Hayward: transit-visa order about security risks
New charter flights from the Dominican Republic were not the reason the government issued an order last week on visa-controlled nationals, according the Minister of Economy and Labour.
He said the order was in part the consequence of direct flights from Heathrow airport, which commenced in 2021, and may have increased security risks.
Jason Hayward, who issued the Bermuda Immigration and Protection (Prohibition of Entry) Order 2023 last Friday, said that when air service to Bermuda from Gatwick changed to Heathrow, it opened the island to travellers from a wider range of countries, including visa-controlled nationals.
The order requires a transit visa for the US, Britain or Canada for travellers from 115 countries, clarifying existing practice, he said.
Mr Hayward said: “Although the change opened a wide and diverse range of flight connections for persons travelling to and from Bermuda, it reduced the vetting and security checks that Bermuda relied upon by allowing visa-controlled nationals to transit to Bermuda without visa restrictions. This, ultimately, created a security risk for Bermuda.
“The change in the airport in the UK did create a risk but there were other scenarios that also created a risk. For example, Bermuda relied upon vetting for the US, Canada and the UK to maintain our vetting for our border policies. However, you now have direct flights from different jurisdictions, which means that the vetting that would have naturally taken place for commercial flights is no longer taking place.”
Mr Hayward was asked if he was referring to new charter flights. One such example would be the flight connecting Bermuda with the Dominican Republic, which was introduced this month by TXKF Direct.
Mr Hayward responded: “No, it is not new charter flights … so you also had private jets that were utilising travelling from certain destinations to Bermuda. That created a risk.
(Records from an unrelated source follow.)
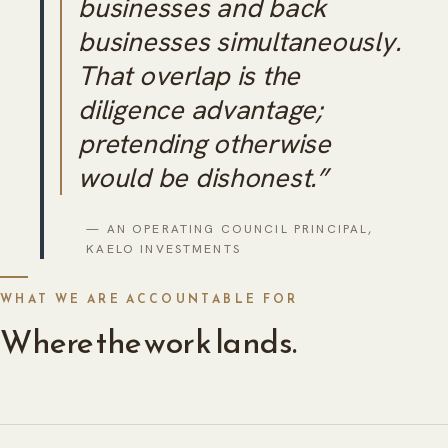
businesses and back
businesses simultaneously.
That overlap is the
diligence advantage;
pretending otherwise
would be dishonest.”
— AN OPERATING COUNCIL PRINCIPAL,
KAELO INVESTMENTS
WHAT WE ARE ACCOUNTABLE FOR
Where the work lands.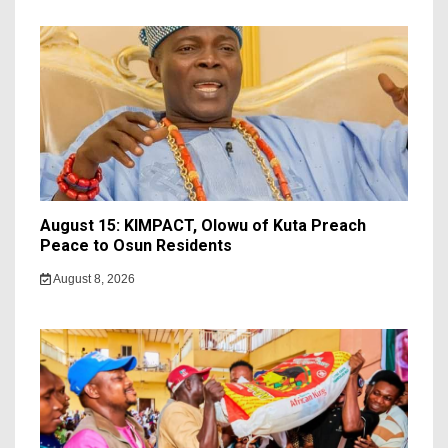
August 15: KIMPACT, Olowu of Kuta Preach
Peace to Osun Residents
August 8, 2026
“Then, when we had queries regarding the clarity of who was on the visa-control list. It wasn’t clear to the public. The only way we could make it clear to the public was to publish the list it so that everybody is abundantly clear who falls into those categories.
“Yes, when the airport changed from Gatwick to Heathrow, Heathrow then allowed visa-controlled nationals to transit through Heathrow without a visa. So those persons were not permitted to enter the UK, but they were allowed to transit though the airport, air side, and into Bermuda.”
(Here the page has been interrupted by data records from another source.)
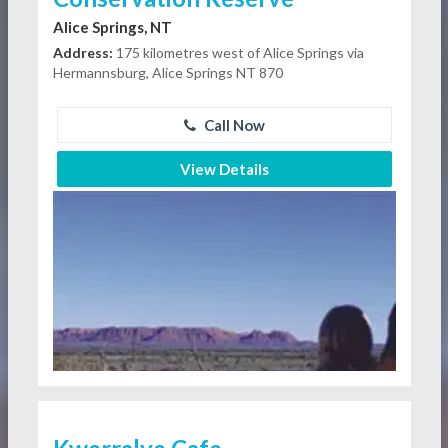
Alice Springs, NT
Address:
175 kilometres west of Alice Springs via
Hermannsburg, Alice Springs NT 870
Call Now
View Details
Mr Hayward said that the order intended to reinforce the intent of a policy introduced in 2014 that ensured that security and vetting take place before an individual arrives in Bermuda by ensuring tourists and residents have ready access to the US, Britain and Canada through commercial air service.
Tourists who are affected by clause 1 of the order must possess travel authorisation in line with clause 3(1), namely that they “may not enter Bermuda unless they have travel authorisation to enter and re-enter Canada, the UK or the US, such travel authorisation being valid for a period of 45 days from the date of intended departure from Bermuda”.
Mr Hayward clarified that work-permit holders who travelled outside Bermuda before the issuance of the order on August 11 and have not yet returned, and possess a valid standard work permit that does not contain a visa condition, will be permitted to re-enter Bermuda without the requirement to comply with clause 3 (1).
Those who will be first-time residents in Bermuda and who possess a valid standard work permit that does not contain a visa condition and was issued before or after August 11, will also be permitted to enter Bermuda without the requirement to comply with clause 3(1).
However, those obtaining a short-term work permit, including for an emergency, whether issued before or after August 11, must comply with clause 3 (1).
Mr Hayward said: “Without question, they must provide proof of travel authorisation. If they do not comply, they will be refused entry.”
Permanent Resident’s Certificate and Resident’s Certificate holders who travelled outside of Bermuda before the order — or after, for those affected by clause 1 of the order — will be permitted to re-enter Bermuda without the requirement to comply with clause 3(1).
“They do not need to provide proof of travel authorisation to enter and re-enter Canada, the UK, or the US upon arrival in Bermuda,” Mr Hayward said.
He added: “These changes directly align with strategic priority three of Bermuda’s immigration reform to strengthen the enforcement of laws and policies.
“As stated in July, the Government sought to review the current compliance framework to determine if there is a need to increase the deterrents set out in our current laws. What has been made abundantly clear in recent weeks is that there was insufficient clarity for the public regarding which nationalities were visa-controlled nationals.
“The published order now clarifies that concern. Visas are not a perfect solution to the problem of border security but they are an essential tool that governments can use to protect their borders and citizens.“
Mr Hayward said that the visa requirements would not come at a cost to the traveller or to the Government.